* **DOCUMENT SEGMENT**

Now we, especially those living in Colombo and Gampaha Districts are enjoying a new kind of freedom which interestingly we ourselves have voluntarily curtailed. In many parts of these two districts, people are obeying the health and defence authorities despite the fact that they can disregard their instructions.
In fact, working amidst curfew or lockdown situations, a concept introduced by authorities of many countries is a new and interesting experience. Despite there being regular reports of violators of curfew, it is unreservedly adhered to ironically even by those who have challenged the legality of it, since it is a measure taken by the authorities, in line with other countries to mitigate the effects of the deadly coronavirus.
Even in other districts where there is only a dusk to dawn curfew in force, people have limited their movements voluntarily, apart from the instructions given by the health and defence authorities. Now that the government has lifted the dawn to dusk curfew in Kalutara and Puttalam Districts on Sunday, the indefinite day and night curfew is in force only in Colombo and Gampaha districts. Given the population density in some areas in Colombo District such as the now famous Bandaranayake Mawatha, indefinite curfew might continue in Colombo District for at least another few weeks.
Needless to say the government cannot continue with a prolonged lock down situation, as it would be disastrous for the country’s economy. Already economic activities except for those in the agricultural sector are at standstill for two months. Even in the agricultural sector, farmers have been severely affected by various marketing issues which have resulted in unprecedented losses due to low prices for their products.
The country’s main revenue sources - garment industry, tourism, transfers by the migrant workers and the traditional export crops - have been severely affected by the curfews and restriction on the work force. For a country largely depending on foreign loans and grants, this is a terrifying situation.
On the other hand, for the people the isolation in homes is killing; besides economic losses incurred by them due to the curfew instructions which are sometimes confusing. Apart from possible lay-offs, measures such as salary cuts by employers in some private sector institutions and the uncertainty of working conditions are also tormenting a section of the society. Public sector employees have also been “requested” to donate a month’s salary or a part of it. One cannot imagine the plight of the daily wage earners.

* **SUPPLIED RECORDS**
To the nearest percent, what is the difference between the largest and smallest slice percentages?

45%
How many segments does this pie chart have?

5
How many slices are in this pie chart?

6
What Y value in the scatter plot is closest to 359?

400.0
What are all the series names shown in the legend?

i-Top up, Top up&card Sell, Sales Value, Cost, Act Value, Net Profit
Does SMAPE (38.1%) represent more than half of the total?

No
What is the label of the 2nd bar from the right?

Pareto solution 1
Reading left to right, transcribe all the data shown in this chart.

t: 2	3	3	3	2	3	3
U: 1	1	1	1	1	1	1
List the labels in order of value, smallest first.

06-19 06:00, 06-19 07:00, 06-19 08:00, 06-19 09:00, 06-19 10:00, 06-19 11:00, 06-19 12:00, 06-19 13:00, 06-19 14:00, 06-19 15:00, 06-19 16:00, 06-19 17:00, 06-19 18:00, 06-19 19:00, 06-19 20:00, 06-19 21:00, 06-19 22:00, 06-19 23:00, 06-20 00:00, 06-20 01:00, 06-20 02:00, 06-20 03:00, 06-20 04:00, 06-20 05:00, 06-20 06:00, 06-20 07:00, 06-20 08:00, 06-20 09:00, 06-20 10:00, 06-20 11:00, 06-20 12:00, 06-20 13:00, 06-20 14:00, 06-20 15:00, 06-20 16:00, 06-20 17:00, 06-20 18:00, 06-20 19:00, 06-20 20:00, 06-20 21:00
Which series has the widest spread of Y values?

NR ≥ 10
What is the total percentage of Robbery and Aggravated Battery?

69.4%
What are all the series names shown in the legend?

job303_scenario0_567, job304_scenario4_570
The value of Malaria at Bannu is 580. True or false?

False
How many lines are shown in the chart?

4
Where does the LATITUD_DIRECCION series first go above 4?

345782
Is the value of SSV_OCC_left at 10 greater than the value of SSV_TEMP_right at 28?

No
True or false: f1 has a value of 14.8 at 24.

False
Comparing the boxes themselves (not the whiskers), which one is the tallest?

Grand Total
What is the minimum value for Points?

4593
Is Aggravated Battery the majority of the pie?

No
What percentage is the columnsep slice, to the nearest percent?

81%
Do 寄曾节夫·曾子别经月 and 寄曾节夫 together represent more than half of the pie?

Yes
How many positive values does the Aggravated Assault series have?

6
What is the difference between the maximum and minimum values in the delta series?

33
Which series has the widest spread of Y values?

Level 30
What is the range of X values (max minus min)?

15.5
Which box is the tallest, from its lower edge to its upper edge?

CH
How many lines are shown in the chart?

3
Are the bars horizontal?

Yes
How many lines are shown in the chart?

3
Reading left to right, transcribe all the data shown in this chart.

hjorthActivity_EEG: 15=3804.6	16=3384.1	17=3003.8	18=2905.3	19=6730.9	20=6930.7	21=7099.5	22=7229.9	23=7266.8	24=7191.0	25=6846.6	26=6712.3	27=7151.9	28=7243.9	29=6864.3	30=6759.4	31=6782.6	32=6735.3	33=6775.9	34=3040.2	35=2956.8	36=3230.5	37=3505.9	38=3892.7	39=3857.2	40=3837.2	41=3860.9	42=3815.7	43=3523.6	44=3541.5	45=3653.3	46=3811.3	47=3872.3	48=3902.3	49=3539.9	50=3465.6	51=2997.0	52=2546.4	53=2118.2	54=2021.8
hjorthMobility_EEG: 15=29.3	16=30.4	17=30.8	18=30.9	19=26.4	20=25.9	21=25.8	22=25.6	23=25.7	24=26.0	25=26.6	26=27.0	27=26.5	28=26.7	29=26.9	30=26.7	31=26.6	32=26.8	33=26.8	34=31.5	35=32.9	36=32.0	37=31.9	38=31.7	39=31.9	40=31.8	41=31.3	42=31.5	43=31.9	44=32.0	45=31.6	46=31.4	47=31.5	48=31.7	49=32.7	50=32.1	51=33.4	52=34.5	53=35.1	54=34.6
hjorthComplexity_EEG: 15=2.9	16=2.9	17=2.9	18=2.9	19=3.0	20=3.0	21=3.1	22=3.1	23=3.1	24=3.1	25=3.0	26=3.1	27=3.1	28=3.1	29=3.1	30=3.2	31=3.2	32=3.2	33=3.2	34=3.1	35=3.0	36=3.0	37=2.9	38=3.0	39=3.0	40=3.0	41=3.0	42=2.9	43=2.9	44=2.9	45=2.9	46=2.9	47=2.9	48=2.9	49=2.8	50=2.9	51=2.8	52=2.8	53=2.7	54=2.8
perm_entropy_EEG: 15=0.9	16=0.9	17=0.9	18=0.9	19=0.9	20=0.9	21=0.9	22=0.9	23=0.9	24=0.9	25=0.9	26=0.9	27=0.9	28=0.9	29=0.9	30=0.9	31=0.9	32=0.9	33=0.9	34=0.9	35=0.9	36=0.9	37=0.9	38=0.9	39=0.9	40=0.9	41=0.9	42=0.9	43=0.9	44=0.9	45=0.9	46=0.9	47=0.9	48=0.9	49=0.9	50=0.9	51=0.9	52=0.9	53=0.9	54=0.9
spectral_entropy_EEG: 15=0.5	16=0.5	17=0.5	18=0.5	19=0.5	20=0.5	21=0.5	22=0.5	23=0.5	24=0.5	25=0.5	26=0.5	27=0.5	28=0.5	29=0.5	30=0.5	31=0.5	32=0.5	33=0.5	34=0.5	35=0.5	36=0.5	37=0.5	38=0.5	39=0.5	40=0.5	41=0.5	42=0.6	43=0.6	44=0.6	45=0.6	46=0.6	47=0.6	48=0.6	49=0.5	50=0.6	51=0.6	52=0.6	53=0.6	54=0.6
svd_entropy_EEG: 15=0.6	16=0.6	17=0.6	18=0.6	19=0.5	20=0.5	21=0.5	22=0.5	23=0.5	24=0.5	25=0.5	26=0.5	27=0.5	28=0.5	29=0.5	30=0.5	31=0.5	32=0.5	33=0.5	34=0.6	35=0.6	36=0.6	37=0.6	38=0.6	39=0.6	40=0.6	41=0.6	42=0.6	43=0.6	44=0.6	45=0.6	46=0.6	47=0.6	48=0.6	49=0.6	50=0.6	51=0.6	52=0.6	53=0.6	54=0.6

* **WHAT YOU HAVE TO DO**
According to the article on the curfew, in which districts is the indefinite day and night curfew still in force?

* **RESPONSE FOR THIS EXERCISE**
Colombo and Gampaha districts.